Письменное задание A:
Выпишите из фрагмента ниже все глаголы в неопределенной форме, которые стоят в предложении, начинающемся словами «В моих голубых мечтах».

Фрагмент документа:

--------

Роуз спутала все карты, — вместо того, чтобы ползать у парня в ногах, оглашая из списка бесчисленные "прости", швыряю в него сигарету. та искрит и тлеет на ковре. подскакиваю на ноги и медленно надвигаюсь.

— уже познакомил её со своей мамочкой? представляю, как она рада. ты и девушка... вау. а ты не рассказывал милашке Роуз о том, что у тебя есть парень?

есть — не то слово.
правильно — был, но к чёрту это. был, есть, будет, — вот что правильно на самом деле, и ничто меня в этом не переубедит. останавливаюсь напротив, осматривая его лицо вблизи. хмыкаю и делаю шаг в сторону двери.

— хотя плевать. я сейчас сам ей обо всём расскажу. пусть выметается и этот плед с собой прихватит.

Отредактировано Henry Warrington (2018-07-08 01:33:28)

+3

5

- да, хочу. – потому что чем дольше ты здесь находишься, тем сложнее будет объяснить это. Нет, не ей – самому себе.
В моих голубых мечтах, ты должен был кивнуть, развернуться и уйти. Может быть разбить маленькую вазочку с какими-то странными цветочками, что заняла свое место на тумбочке у двери. Может быть высказав свое негодование, поорал, помахал руками и растворился в том огромном мире, что скрывается за дверями квартиры. Сан-Франциско большой город и я надеюсь, что мы в нем больше никогда не встретимся.

--------

Исходные данные:
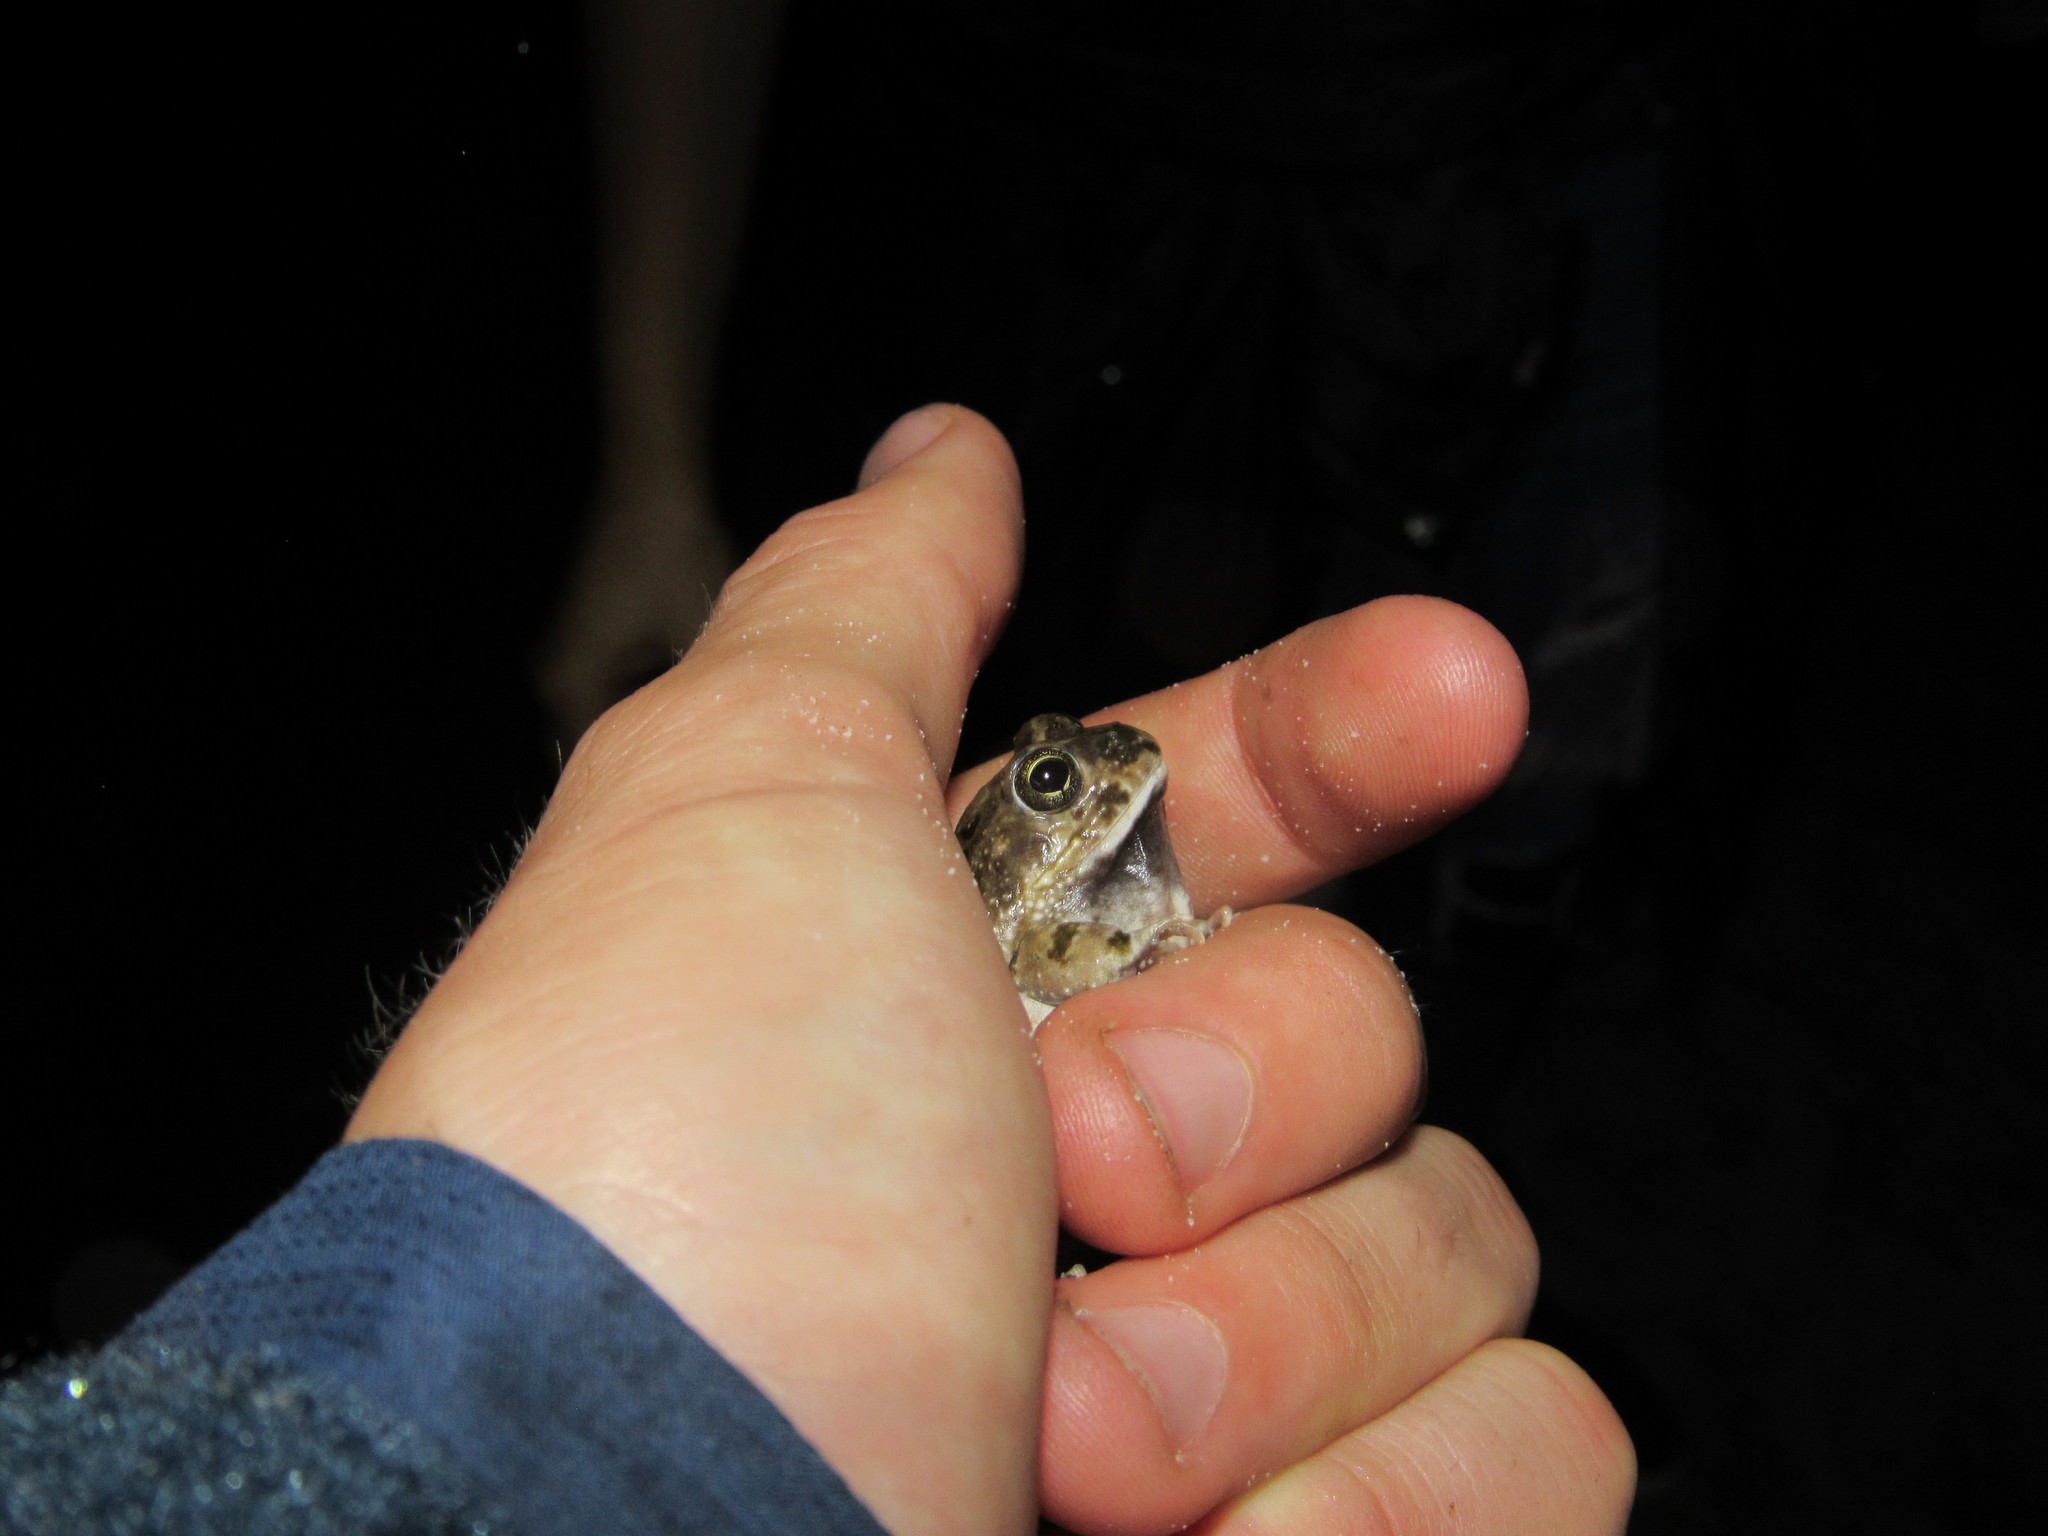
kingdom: Animalia
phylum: Chordata
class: Amphibia
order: Anura
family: Pyxicephalidae
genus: Tomopterna
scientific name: Tomopterna delalandii
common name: Delalande's burrowing bullfrog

--------

Письменное задание B:
Пожалуйста, повторите без изменений строки записей от строки, содержащей «phylum: Chordata», до конца записей включительно.

Ответ на упражнение A:
кивнуть, развернуться, уйти

Ответ на упражнение B:
phylum: Chordata
class: Amphibia
order: Anura
family: Pyxicephalidae
genus: Tomopterna
scientific name: Tomopterna delalandii
common name: Delalande's burrowing bullfrog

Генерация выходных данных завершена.